BEGIN

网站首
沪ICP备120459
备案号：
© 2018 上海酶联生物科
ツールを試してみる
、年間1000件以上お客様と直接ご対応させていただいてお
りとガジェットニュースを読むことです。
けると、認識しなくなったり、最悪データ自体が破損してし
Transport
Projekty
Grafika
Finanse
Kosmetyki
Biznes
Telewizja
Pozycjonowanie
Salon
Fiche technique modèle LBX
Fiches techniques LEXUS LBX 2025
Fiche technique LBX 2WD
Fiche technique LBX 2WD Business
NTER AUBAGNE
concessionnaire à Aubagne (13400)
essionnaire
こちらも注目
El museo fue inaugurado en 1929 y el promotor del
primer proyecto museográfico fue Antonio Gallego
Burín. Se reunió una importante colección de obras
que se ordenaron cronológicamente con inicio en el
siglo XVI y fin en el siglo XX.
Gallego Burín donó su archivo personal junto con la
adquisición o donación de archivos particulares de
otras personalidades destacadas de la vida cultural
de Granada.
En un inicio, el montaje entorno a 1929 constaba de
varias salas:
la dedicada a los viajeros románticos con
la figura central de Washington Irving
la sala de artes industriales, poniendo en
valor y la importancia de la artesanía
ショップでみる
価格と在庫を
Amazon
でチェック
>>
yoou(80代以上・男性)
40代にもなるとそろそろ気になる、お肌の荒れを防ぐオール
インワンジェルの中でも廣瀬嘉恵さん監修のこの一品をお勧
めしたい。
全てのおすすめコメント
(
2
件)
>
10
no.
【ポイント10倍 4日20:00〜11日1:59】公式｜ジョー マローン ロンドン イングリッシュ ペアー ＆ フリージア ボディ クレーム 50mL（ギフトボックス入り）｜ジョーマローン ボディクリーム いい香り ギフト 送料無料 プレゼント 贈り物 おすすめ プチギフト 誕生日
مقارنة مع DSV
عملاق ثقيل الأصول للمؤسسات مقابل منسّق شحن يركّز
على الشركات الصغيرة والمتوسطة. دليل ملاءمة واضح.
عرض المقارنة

END

EXERCISE INSTRUCTIONS
Copy the text of all the records above line for line, keeping every character, space and symbol unchanged.

WORKED SOLUTION
网站首
沪ICP备120459
备案号：
© 2018 上海酶联生物科
ツールを試してみる
、年間1000件以上お客様と直接ご対応させていただいてお
りとガジェットニュースを読むことです。
けると、認識しなくなったり、最悪データ自体が破損してし
Transport
Projekty
Grafika
Finanse
Kosmetyki
Biznes
Telewizja
Pozycjonowanie
Salon
Fiche technique modèle LBX
Fiches techniques LEXUS LBX 2025
Fiche technique LBX 2WD
Fiche technique LBX 2WD Business
NTER AUBAGNE
concessionnaire à Aubagne (13400)
essionnaire
こちらも注目
El museo fue inaugurado en 1929 y el promotor del
primer proyecto museográfico fue Antonio Gallego
Burín. Se reunió una importante colección de obras
que se ordenaron cronológicamente con inicio en el
siglo XVI y fin en el siglo XX.
Gallego Burín donó su archivo personal junto con la
adquisición o donación de archivos particulares de
otras personalidades destacadas de la vida cultural
de Granada.
En un inicio, el montaje entorno a 1929 constaba de
varias salas:
la dedicada a los viajeros románticos con
la figura central de Washington Irving
la sala de artes industriales, poniendo en
valor y la importancia de la artesanía
ショップでみる
価格と在庫を
Amazon
でチェック
>>
yoou(80代以上・男性)
40代にもなるとそろそろ気になる、お肌の荒れを防ぐオール
インワンジェルの中でも廣瀬嘉恵さん監修のこの一品をお勧
めしたい。
全てのおすすめコメント
(
2
件)
>
10
no.
【ポイント10倍 4日20:00〜11日1:59】公式｜ジョー マローン ロンドン イングリッシュ ペアー ＆ フリージア ボディ クレーム 50mL（ギフトボックス入り）｜ジョーマローン ボディクリーム いい香り ギフト 送料無料 プレゼント 贈り物 おすすめ プチギフト 誕生日
مقارنة مع DSV
عملاق ثقيل الأصول للمؤسسات مقابل منسّق شحن يركّز
على الشركات الصغيرة والمتوسطة. دليل ملاءمة واضح.
عرض المقارنة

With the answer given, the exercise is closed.